Esta decisión no responde a un simple cambio estético, sino a una política global que la FIFA aplica en todos sus torneos: eliminar cualquier tipo de marca comercial en los estadios. De esta manera, se garantiza la exclusividad para los patrocinadores oficiales del evento.
El caso del MetLife Stadium es especialmente significativo, ya que se trata de una de las sedes principales del torneo y el escenario elegido para albergar la final. Este factor aumenta la visibilidad del cambio y lo convierte en un símbolo de la transformación que está experimentando la infraestructura deportiva en la región.
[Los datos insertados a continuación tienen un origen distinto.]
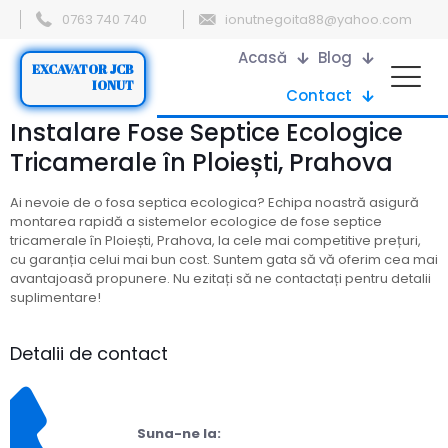
0763 740 740
ionutnegoita88@yahoo.com
Acasă
Blog
EXCAVATOR JCB
IONUT
Contact
Instalare Fose Septice Ecologice
Tricamerale în Ploiești, Prahova
Ai nevoie de o fosa septica ecologica? Echipa noastră asigură
montarea rapidă a sistemelor ecologice de fose septice
tricamerale în Ploiești, Prahova, la cele mai competitive prețuri,
cu garanția celui mai bun cost. Suntem gata să vă oferim cea mai
avantajoasă propunere. Nu ezitați să ne contactați pentru detalii
suplimentare!
Detalii de contact
Suna-ne la:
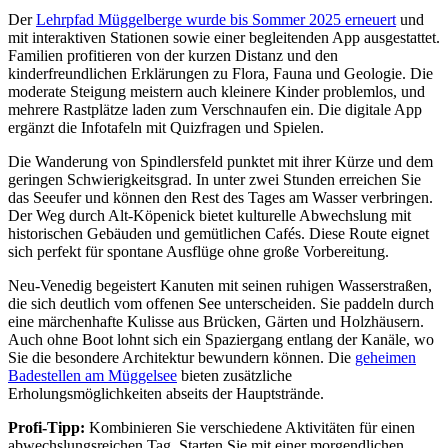
Der
Lehrpfad Müggelberge wurde bis Sommer 2025 erneuert
und
mit interaktiven Stationen sowie einer begleitenden App ausgestattet.
Familien profitieren von der kurzen Distanz und den
kinderfreundlichen Erklärungen zu Flora, Fauna und Geologie. Die
moderate Steigung meistern auch kleinere Kinder problemlos, und
mehrere Rastplätze laden zum Verschnaufen ein. Die digitale App
ergänzt die Infotafeln mit Quizfragen und Spielen.
Die Wanderung von Spindlersfeld punktet mit ihrer Kürze und dem
geringen Schwierigkeitsgrad. In unter zwei Stunden erreichen Sie
das Seeufer und können den Rest des Tages am Wasser verbringen.
Der Weg durch Alt-Köpenick bietet kulturelle Abwechslung mit
historischen Gebäuden und gemütlichen Cafés. Diese Route eignet
sich perfekt für spontane Ausflüge ohne große Vorbereitung.
Neu-Venedig begeistert Kanuten mit seinen ruhigen Wasserstraßen,
die sich deutlich vom offenen See unterscheiden. Sie paddeln durch
eine märchenhafte Kulisse aus Brücken, Gärten und Holzhäusern.
Auch ohne Boot lohnt sich ein Spaziergang entlang der Kanäle, wo
Sie die besondere Architektur bewundern können. Die
geheimen
Badestellen am Müggelsee
bieten zusätzliche
Erholungsmöglichkeiten abseits der Hauptstrände.
Profi-Tipp:
Kombinieren Sie verschiedene Aktivitäten für einen
abwechslungsreichen Tag. Starten Sie mit einer morgendlichen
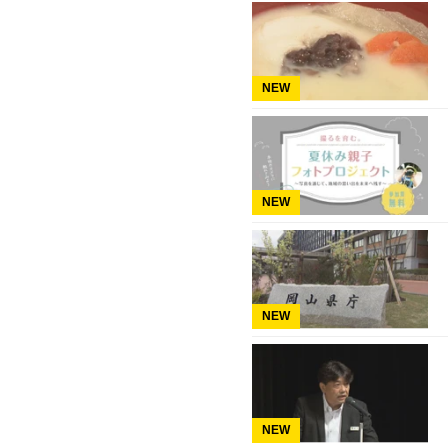
NEW
NEW
NEW
NEW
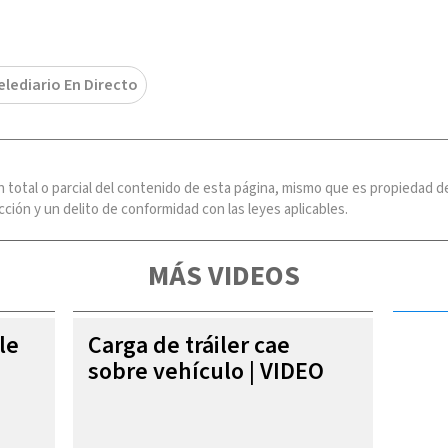
elediario En Directo
n total o parcial del contenido de esta página, mismo que es propiedad
ción y un delito de conformidad con las leyes aplicables.
MÁS VIDEOS
le
Carga de tráiler cae
sobre vehículo | VIDEO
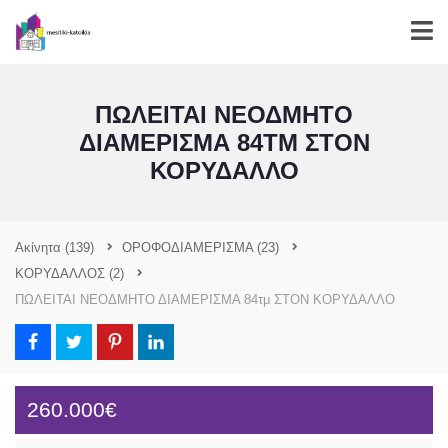
ΠΩΛΕΙΤΑΙ ΝΕΟΔΜΗΤΟ
ΔΙΑΜΕΡΙΣΜΑ 84ΤΜ ΣΤΟΝ
ΚΟΡΥΔΑΛΛΟ
Ακίνητα
(139)
ΟΡΟΦΟΔΙΑΜΕΡΙΣΜΑ
(23)
ΚΟΡΥΔΑΛΛΟΣ
(2)
ΠΩΛΕΙΤΑΙ ΝΕΟΔΜΗΤΟ ΔΙΑΜΕΡΙΣΜΑ 84τμ ΣΤΟΝ ΚΟΡΥΔΑΛΛΟ
260.000€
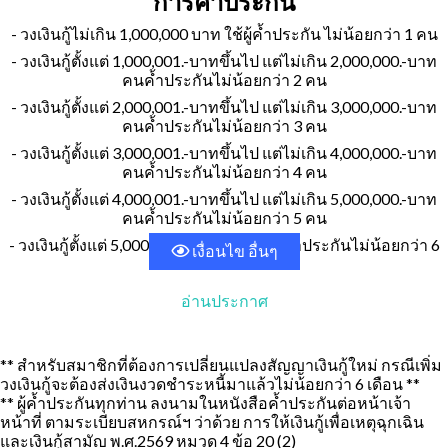
การค้ำประกัน
- วงเงินกู้ไม่เกิน 1,000,000 บาท ใช้ผู้ค้ำประกัน ไม่น้อยกว่า 1 คน
- วงเงินกู้ตั้งแต่ 1,000,001.-บาทขึ้นไป แต่ไม่เกิน 2,000,000.-บาท
คนค้ำประกันไม่น้อยกว่า 2 คน
- วงเงินกู้ตั้งแต่ 2,000,001.-บาทขึ้นไป แต่ไม่เกิน 3,000,000.-บาท
คนค้ำประกันไม่น้อยกว่า 3 คน
- วงเงินกู้ตั้งแต่ 3,000,001.-บาทขึ้นไป แต่ไม่เกิน 4,000,000.-บาท
คนค้ำประกันไม่น้อยกว่า 4 คน
- วงเงินกู้ตั้งแต่ 4,000,001.-บาทขึ้นไป แต่ไม่เกิน 5,000,000.-บาท
คนค้ำประกันไม่น้อยกว่า 5 คน
- วงเงินกู้ตั้งแต่ 5,000,001.-บาทขึ้นไป คนค้ำประกันไม่น้อยกว่า 6
เงื่อนไข อื่นๆ
คน
อ่านประกาศ
** สำหรับสมาชิกที่ต้องการเปลี่ยนแปลงสัญญาเงินกู้ใหม่ กรณีเพิ่ม
วงเงินกู้จะต้องส่งเงินงวดชำระหนี้มาแล้วไม่น้อยกว่า 6 เดือน **
** ผู้ค้ำประกันทุกท่าน ลงนามในหนังสือค้ำประกันต่อหน้าเจ้า
หน้าที่ ตามระเบียบสหกรณ์ฯ ว่าด้วย การให้เงินกู้เพื่อเหตุฉุกเฉิน
และเงินกู้สามัญ พ.ศ.2569 หมวด 4 ข้อ 20 (2)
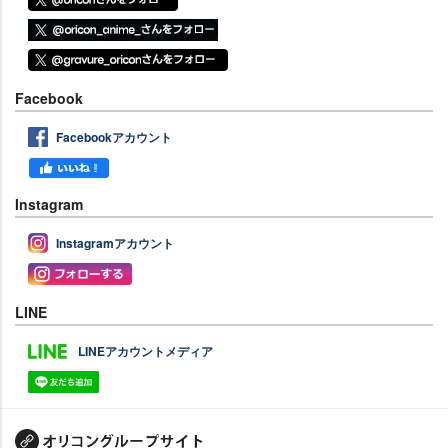
Facebook
Facebookアカウント
Instagram
Instagramアカウント
LINE
LINEアカウントメディア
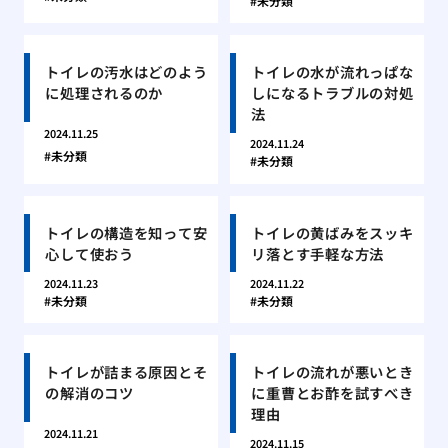
未分類
トイレの汚水はどのよう
トイレの水が流れっぱな
に処理されるのか
しになるトラブルの対処
法
2024.11.25
2024.11.24
未分類
未分類
トイレの構造を知って安
トイレの黄ばみをスッキ
心して使おう
リ落とす手軽な方法
2024.11.23
2024.11.22
未分類
未分類
トイレが詰まる原因とそ
トイレの流れが悪いとき
の解消のコツ
に重曹とお酢を試すべき
理由
2024.11.21
2024.11.15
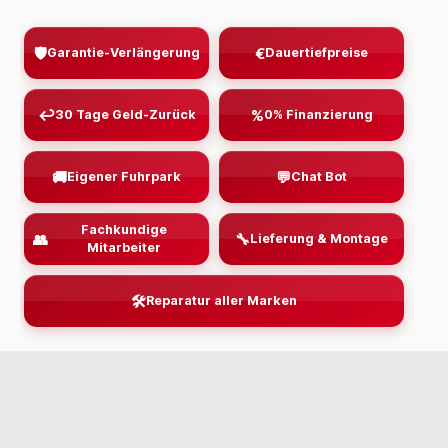
🛡️
€
Garantie-Verlängerung
Dauertiefpreise
↩
%
30 Tage Geld-Zurück
0% Finanzierung
🚚
💬
Eigener Fuhrpark
Chat Bot
Fachkundige
👥
🔧
Lieferung & Montage
Mitarbeiter
🛠️
Reparatur aller Marken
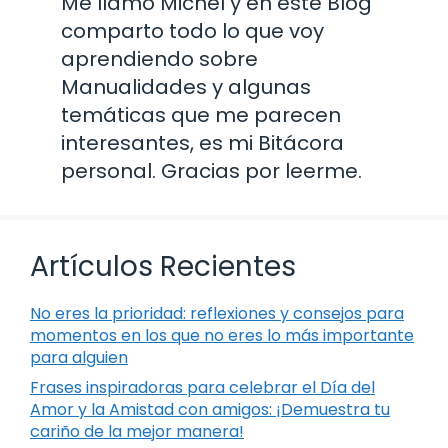
Me llamo Michel y en este Blog
comparto todo lo que voy
aprendiendo sobre
Manualidades y algunas
temáticas que me parecen
interesantes, es mi Bitácora
personal. Gracias por leerme.
Artículos Recientes
No eres la prioridad: reflexiones y consejos para
momentos en los que no eres lo más importante
para alguien
Frases inspiradoras para celebrar el Día del
Amor y la Amistad con amigos: ¡Demuestra tu
cariño de la mejor manera!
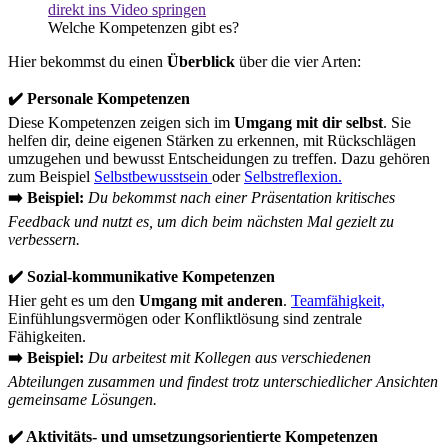
direkt ins Video springen
Welche Kompetenzen gibt es?
Hier bekommst du einen
Überblick
über die vier Arten:
✔️ Personale Kompetenzen
Diese Kompetenzen zeigen sich im
Umgang mit dir selbst
. Sie
helfen dir, deine eigenen Stärken zu erkennen, mit Rückschlägen
umzugehen und bewusst Entscheidungen zu treffen. Dazu gehören
zum Beispiel
Selbstbewusstsein
oder
Selbstreflexion.
➡️
Beispiel:
Du bekommst nach einer Präsentation kritisches
Feedback und nutzt es, um dich beim nächsten Mal gezielt zu
verbessern.
✔️ Sozial-kommunikative Kompetenzen
Hier geht es um den
Umgang mit anderen
.
Teamfähigkeit,
Einfühlungsvermögen oder Konfliktlösung sind zentrale
Fähigkeiten.
➡️
Beispiel:
Du arbeitest mit Kollegen aus verschiedenen
Abteilungen zusammen und findest trotz unterschiedlicher Ansichten
gemeinsame Lösungen.
✔️ Aktivitäts- und umsetzungsorientierte Kompetenzen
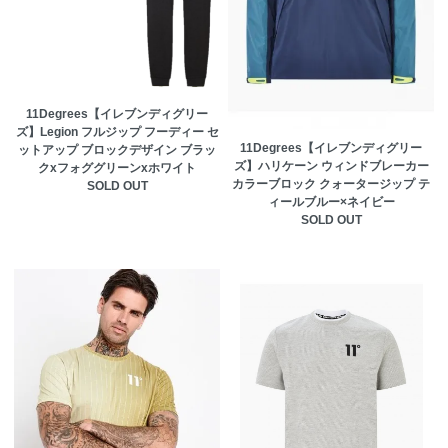
11Degrees【イレブンディグリー
ズ】Legion フルジップ フーディー セ
11Degrees【イレブンディグリー
ットアップ ブロックデザイン ブラッ
ズ】ハリケーン ウィンドブレーカー
クxフォググリーンxホワイト
カラーブロック クォータージップ テ
SOLD OUT
ィールブルー×ネイビー
SOLD OUT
El proceso de rebranding ya ha comenzado con la instalación de nueva señalización y la cobertura de los elementos visuales asociados a la marca original. Este tipo de intervenciones no solo implica cambios físicos, sino también logísticos y comunicacionales.
Cabe destacar que no todos los estadios están sujetos a esta medida. Aquellos que no cuentan con patrocinadores corporativos, como el Estadio Azteca en México o el BC Place en Vancouver, conservarán sus nombres originales durante el torneo.
Este tipo de decisiones ha generado debate entre aficionados y expertos, ya que refleja el poder de las organizaciones deportivas globales sobre las identidades locales. Sin embargo, también evidencia la necesidad de mantener estándares comerciales y de patrocinio en eventos de escala mundial.
En definitiva, el cambio de nombre del MetLife Stadium es un recordatorio del impacto que tiene el Mundial no solo en el deporte, sino también en la cultura, la economía y la identidad de las ciudades anfitrionas.